▸ **Trecho selecionado**:
'''

As autoridades da África do Sul reafirmaram que continuam empenhadas em trazer a Fórmula 1 de volta ao país, mesmo após novos contratempos na negociação com a categoria.
O último Grande Prêmio no continente africano ocorreu em 1993, quando Alain Prost venceu no circuito de Kyalami. Desde então, entraves financeiros e políticos impediram o retorno do evento. Agora, o ministro do Esporte, Artes e Cultura, Gayton McKenzie, conduz os esforços, mas reconhece a complexidade do processo. “No próximo ano, definitivamente não. Subestimamos o que é necessário para sediar um evento da F1”, declarou à emissora ENCA.
Embora ainda não exista confirmação oficial de sede, Kyalami iniciou um programa de modernização para obter a homologação Grau 1 da FIA, condição indispensável para receber a categoria. As obras podem custar entre US$ 5 milhões e US$ 10 milhões.

'''

▸ **Tarefa**:
De acordo com o texto sobre a Fórmula 1 na África do Sul, por que Kyalami começou um programa de modernização? Explique em uma ou duas frases.

▸ **Dados fornecidos**:
'''

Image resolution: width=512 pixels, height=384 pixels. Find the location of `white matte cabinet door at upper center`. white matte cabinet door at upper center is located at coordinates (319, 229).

'''

▸ **Resposta**:
Kyalami começou o programa para conseguir a homologação Grau 1 da FIA. Essa homologação é uma condição indispensável para receber a Fórmula 1.